La sixième grande crise d’extinction de la biodiversité est concomitante de bouleversements actuels des représentations du vivant qui se complexifient. Sur ce thème, le projet AGTEAL (en cours de dépôt à l’ANR, coordonné par Jean Foyer) sur la circulation des agroécologies entre Europe et Amérique
Latine s’intéressera aux diverses formes d’écologisation des agricultures (agricultures bio, biodynamique, naturel, permaculture) et aux redéfinitions des rapports aux différentes entités vivantes (végétaux, animaux, micro-organismes). Des thèses sur les rapports différenciés aux plantes et aux savoirs entre ethnobotanistes et populations autochtones dans la Puna Argentine ou encore sur des traités de soins (notamment par les plantes) qui prennent en compte les perspectives autochtones durant la période coloniale dans la région du Chaco viendront également nourrir la réflexion.
d) Surnature et entités spirituelles
Cantonner les entités spirituelles (dieux, esprits, fantômes, âmes errantes, etc.) dans le domaine de la croyance, des représentations collectives ou du symbolique demeure l’approche dominante dans des sciences sociales. Certain.es autrices et auteurs vont pourtant jusqu’à suspendre leur jugement,
prendre au sérieux leurs interlocuteurs, voire se laisser affecter, face à des entités dont l’agentivité et la matérialité sont souvent reconnues par les populations enquêtées. L’attention aux objets et aux actions (approche par les rituels, par les énoncés linguistiques) ou la possibilité de pluraliser les modes de composition du monde rendent légitimes de nouvelles questions.
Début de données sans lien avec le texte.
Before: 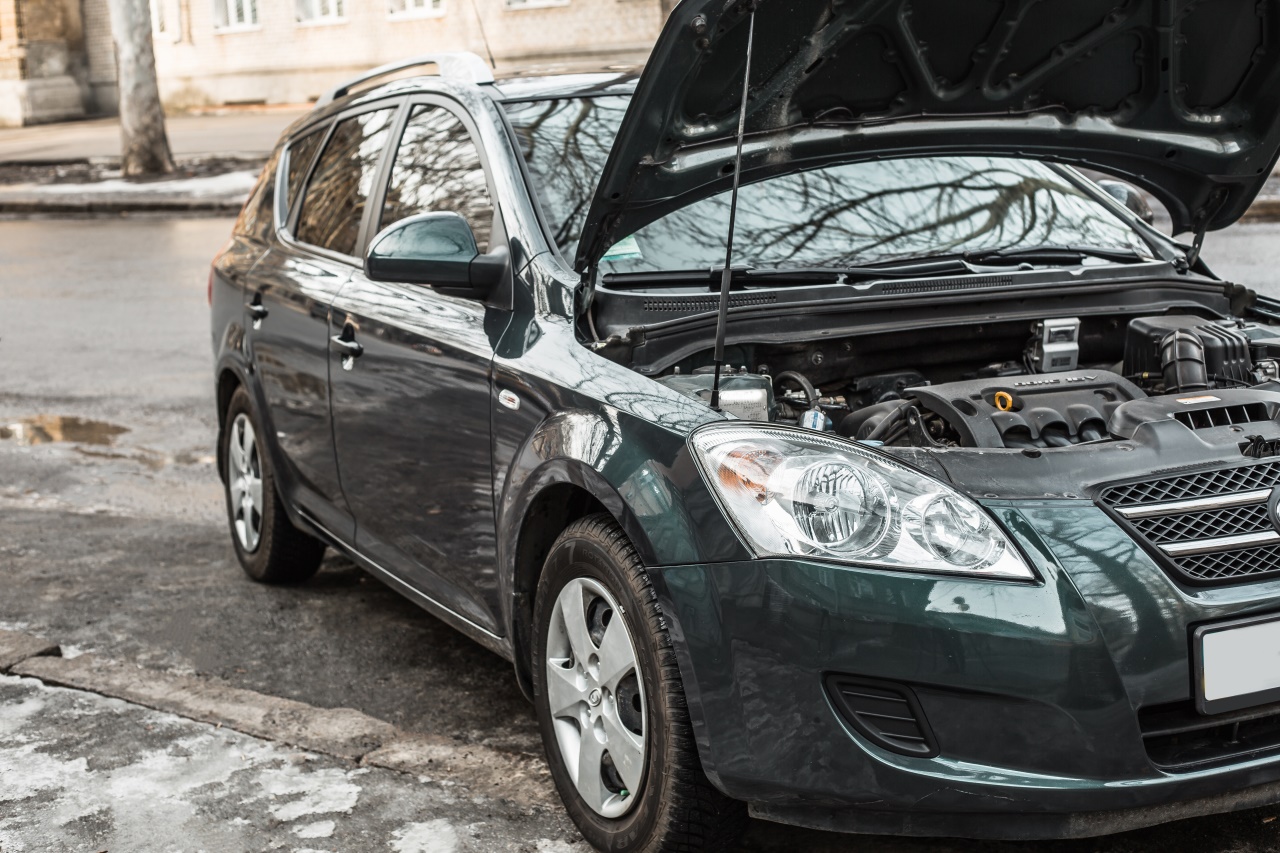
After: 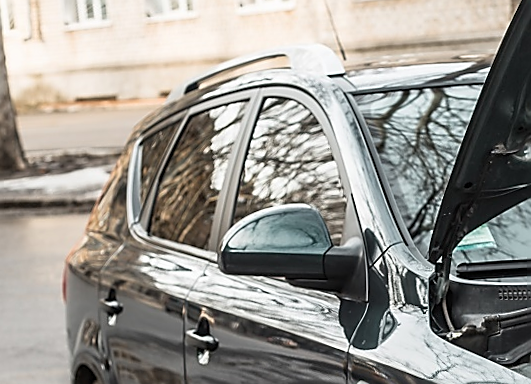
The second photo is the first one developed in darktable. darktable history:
crop and rotate: left 10.817%, top 0.062%, right 47.194%, bottom 53.626%
sharpen: radius 1.4, amount 1.25, threshold 0.7
rotate and perspective: rotation -1°, crop left 0.011, crop right 0.989, crop top 0.025, crop bottom 0.975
Qui sont ces « radicalement autres » ? Comment peut-on les percevoir et les représenter ? Que font-ils et que font-ils faire aux humains, anthropologues compris ? Ces entités et leurs modes de présences variables, dont il est
particulièrement compliqué de rendre compte en sciences sociales, traversent les enquêtes mentionnées avec les machines animées, les morts par accidents ou issus des violences armées, les différents esprits des plantes, des animaux et des lieux (lagunes, grottes, montagnes, etc.). Les
frontières entre toutes ces entités qui peuplent les collectifs socio-techno(sur)naturels sont mobiles et il s’agit de réfléchir également à toutes les formes d’interactions entre elles.
Du point de vue disciplinaire, cet axe fera dialoguer différents courants de l’anthropologie et, au-delà de cette discipline, d’autres approches en sciences sociales qui contribuent à la réflexion sur les matérialités. L’histoire coloniale à travers sa description de l’infrastructure du colonialisme et ses modes de déshumanisation, l’histoire environnementale et sa relecture écologique de l’empreintes humaines, la sociologie des sciences et des techniques et son attention aux politiques internalisées dans les instruments et énoncés scientifiques ou encore la science politique qui font des croyances et ritualités religieuses (par exemple l’évangélisme au Brésil) le moteur de l’action politique, sont autant de courants qui seront mobilisés dans les enquêtes et les séminaires. Capucine Boidin déposera un projet ANR afin de comparer la traduction en guaraní et quechua des exempla, au sens d’histoires
édifiantes du catholicisme populaire peuplées d’animaux, de saints, de monstres et d’esprits aux XVIIe et XVIIIe siècles. Cette enquête historique sera doublée d’une enquête ethnographique comparative sur les histoires édifiantes actuellement racontées dans des régions quechuaphones et guaranophones, afin de comprendre l’agentivité de ces entités sur le temps long tout en les historicisant.